▽

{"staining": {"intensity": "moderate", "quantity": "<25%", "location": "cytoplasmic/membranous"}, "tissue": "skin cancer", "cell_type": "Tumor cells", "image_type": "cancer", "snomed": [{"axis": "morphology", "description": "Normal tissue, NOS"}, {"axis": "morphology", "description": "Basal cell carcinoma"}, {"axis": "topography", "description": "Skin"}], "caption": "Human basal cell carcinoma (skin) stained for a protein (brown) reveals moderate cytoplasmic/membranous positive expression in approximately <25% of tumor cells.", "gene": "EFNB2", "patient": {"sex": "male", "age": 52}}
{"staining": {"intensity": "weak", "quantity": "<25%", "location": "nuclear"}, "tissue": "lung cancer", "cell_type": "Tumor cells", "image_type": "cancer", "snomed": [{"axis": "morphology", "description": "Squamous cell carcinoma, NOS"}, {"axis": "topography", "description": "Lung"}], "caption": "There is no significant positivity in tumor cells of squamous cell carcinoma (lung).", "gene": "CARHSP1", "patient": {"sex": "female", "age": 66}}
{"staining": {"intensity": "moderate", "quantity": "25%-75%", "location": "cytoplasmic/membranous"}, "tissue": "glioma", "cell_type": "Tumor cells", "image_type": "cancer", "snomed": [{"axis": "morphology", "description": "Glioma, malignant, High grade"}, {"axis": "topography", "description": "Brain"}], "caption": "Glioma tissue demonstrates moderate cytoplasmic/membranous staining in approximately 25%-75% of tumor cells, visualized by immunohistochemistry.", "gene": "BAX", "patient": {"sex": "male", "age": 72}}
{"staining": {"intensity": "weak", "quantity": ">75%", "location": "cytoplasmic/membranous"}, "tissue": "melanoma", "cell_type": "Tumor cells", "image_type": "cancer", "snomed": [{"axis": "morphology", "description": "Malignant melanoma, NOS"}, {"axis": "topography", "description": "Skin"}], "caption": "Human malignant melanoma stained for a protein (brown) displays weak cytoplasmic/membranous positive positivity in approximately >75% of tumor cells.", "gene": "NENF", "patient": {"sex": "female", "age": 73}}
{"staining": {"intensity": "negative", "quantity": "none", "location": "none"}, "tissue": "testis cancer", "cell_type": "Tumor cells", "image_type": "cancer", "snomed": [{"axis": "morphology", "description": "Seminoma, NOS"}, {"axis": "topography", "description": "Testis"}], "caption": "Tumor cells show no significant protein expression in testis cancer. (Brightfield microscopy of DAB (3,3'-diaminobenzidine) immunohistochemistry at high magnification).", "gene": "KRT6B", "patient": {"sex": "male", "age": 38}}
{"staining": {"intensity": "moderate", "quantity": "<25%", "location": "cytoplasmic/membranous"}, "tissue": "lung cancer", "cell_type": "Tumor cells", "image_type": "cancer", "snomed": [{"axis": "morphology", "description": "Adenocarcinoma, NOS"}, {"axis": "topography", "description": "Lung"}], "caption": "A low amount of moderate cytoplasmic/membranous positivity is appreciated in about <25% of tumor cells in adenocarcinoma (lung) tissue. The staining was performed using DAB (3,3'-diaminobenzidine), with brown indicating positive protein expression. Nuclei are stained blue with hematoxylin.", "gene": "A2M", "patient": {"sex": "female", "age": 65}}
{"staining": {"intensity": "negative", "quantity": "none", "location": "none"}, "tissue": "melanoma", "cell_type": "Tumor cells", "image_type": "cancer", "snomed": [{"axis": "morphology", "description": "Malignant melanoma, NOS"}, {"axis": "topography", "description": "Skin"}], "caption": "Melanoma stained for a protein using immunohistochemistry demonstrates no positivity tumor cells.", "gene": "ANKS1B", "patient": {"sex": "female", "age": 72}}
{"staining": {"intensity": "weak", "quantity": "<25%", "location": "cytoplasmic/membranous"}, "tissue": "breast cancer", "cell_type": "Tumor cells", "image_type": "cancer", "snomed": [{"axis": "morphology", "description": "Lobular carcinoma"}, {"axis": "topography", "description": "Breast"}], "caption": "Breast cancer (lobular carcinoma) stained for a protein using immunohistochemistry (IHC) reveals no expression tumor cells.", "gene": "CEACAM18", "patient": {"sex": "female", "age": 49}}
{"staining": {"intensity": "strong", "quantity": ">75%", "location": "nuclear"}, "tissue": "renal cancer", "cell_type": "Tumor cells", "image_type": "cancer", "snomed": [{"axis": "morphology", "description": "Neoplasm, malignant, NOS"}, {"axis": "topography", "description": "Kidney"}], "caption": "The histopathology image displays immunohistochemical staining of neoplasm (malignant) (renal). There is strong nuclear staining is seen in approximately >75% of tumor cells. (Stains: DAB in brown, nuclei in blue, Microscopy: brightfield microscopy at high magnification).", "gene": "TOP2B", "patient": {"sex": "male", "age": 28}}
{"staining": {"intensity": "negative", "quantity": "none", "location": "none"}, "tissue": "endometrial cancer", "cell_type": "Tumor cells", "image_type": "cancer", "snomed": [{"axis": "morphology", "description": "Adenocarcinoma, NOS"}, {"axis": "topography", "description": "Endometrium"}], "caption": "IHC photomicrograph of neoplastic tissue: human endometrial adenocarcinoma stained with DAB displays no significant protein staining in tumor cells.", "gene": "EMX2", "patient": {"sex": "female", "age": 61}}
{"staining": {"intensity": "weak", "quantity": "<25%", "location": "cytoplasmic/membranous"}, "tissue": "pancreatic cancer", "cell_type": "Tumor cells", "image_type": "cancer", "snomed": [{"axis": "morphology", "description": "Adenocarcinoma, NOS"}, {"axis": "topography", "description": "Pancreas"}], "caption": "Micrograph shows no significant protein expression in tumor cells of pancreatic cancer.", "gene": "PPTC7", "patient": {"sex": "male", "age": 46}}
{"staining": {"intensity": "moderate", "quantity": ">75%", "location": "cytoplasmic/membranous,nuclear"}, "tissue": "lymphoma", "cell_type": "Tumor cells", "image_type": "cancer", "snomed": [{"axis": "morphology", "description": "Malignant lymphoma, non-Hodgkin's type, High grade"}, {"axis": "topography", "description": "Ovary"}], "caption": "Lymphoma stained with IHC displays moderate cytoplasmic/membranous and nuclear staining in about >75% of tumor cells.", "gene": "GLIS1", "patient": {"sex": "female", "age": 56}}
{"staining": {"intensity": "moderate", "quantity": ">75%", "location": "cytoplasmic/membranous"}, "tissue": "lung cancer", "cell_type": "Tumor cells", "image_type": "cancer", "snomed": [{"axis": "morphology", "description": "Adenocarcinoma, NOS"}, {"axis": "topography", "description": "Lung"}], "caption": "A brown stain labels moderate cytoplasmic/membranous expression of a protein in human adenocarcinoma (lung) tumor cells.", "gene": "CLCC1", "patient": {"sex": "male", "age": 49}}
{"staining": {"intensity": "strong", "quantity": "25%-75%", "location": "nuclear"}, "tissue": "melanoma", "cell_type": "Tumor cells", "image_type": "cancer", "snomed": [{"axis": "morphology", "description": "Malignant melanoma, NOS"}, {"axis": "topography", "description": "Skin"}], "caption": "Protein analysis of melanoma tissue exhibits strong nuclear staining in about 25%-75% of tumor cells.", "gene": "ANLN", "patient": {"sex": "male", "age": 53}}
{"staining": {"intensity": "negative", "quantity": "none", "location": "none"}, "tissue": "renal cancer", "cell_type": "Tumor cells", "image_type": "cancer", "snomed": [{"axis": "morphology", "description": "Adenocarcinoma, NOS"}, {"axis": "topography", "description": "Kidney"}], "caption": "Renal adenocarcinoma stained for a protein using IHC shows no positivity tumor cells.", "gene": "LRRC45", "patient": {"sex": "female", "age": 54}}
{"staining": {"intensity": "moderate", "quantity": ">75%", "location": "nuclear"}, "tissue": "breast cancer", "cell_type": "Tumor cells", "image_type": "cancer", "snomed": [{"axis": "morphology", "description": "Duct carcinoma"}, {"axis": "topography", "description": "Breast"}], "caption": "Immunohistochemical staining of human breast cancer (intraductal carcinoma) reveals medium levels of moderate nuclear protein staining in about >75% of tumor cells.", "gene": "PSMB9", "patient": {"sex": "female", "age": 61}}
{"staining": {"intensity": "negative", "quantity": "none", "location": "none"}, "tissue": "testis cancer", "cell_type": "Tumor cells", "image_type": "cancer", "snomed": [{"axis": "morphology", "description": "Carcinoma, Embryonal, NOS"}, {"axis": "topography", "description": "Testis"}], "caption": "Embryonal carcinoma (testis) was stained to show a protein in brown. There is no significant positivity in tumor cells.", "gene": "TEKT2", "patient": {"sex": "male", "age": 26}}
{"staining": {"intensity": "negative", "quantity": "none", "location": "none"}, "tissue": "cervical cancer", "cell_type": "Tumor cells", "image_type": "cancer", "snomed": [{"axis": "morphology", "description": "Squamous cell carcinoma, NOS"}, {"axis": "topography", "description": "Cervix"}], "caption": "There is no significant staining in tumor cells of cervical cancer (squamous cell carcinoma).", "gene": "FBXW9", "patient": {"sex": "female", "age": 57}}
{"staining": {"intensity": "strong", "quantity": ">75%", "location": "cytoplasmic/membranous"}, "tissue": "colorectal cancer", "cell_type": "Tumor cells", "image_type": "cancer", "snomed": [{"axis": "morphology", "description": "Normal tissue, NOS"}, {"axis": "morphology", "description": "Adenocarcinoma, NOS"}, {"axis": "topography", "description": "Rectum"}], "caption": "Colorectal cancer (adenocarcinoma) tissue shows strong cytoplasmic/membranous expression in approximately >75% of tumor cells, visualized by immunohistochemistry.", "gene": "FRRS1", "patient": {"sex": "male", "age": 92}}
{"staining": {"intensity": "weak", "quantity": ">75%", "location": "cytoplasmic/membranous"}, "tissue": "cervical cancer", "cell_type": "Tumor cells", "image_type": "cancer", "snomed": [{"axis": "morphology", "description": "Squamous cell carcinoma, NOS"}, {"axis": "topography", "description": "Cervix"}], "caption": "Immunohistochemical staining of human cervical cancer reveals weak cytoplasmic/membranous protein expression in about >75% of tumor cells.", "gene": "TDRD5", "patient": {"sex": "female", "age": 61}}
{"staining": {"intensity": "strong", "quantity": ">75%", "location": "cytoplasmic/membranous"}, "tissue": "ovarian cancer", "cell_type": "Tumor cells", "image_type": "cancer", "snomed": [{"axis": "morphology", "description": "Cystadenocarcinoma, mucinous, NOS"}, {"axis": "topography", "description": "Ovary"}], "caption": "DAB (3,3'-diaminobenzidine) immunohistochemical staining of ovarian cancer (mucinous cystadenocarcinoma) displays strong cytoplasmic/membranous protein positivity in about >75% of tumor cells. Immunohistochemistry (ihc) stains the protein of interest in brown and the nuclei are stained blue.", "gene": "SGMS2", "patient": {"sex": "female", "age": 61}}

△

● Your assignment
In the listing above, find the line holding "histopathology image displays" and the line holding "shows no significant", then output those two lines and every line between them exactly.

● Your response
{"staining": {"intensity": "strong", "quantity": ">75%", "location": "nuclear"}, "tissue": "renal cancer", "cell_type": "Tumor cells", "image_type": "cancer", "snomed": [{"axis": "morphology", "description": "Neoplasm, malignant, NOS"}, {"axis": "topography", "description": "Kidney"}], "caption": "The histopathology image displays immunohistochemical staining of neoplasm (malignant) (renal). There is strong nuclear staining is seen in approximately >75% of tumor cells. (Stains: DAB in brown, nuclei in blue, Microscopy: brightfield microscopy at high magnification).", "gene": "TOP2B", "patient": {"sex": "male", "age": 28}}
{"staining": {"intensity": "negative", "quantity": "none", "location": "none"}, "tissue": "endometrial cancer", "cell_type": "Tumor cells", "image_type": "cancer", "snomed": [{"axis": "morphology", "description": "Adenocarcinoma, NOS"}, {"axis": "topography", "description": "Endometrium"}], "caption": "IHC photomicrograph of neoplastic tissue: human endometrial adenocarcinoma stained with DAB displays no significant protein staining in tumor cells.", "gene": "EMX2", "patient": {"sex": "female", "age": 61}}
{"staining": {"intensity": "weak", "quantity": "<25%", "location": "cytoplasmic/membranous"}, "tissue": "pancreatic cancer", "cell_type": "Tumor cells", "image_type": "cancer", "snomed": [{"axis": "morphology", "description": "Adenocarcinoma, NOS"}, {"axis": "topography", "description": "Pancreas"}], "caption": "Micrograph shows no significant protein expression in tumor cells of pancreatic cancer.", "gene": "PPTC7", "patient": {"sex": "male", "age": 46}}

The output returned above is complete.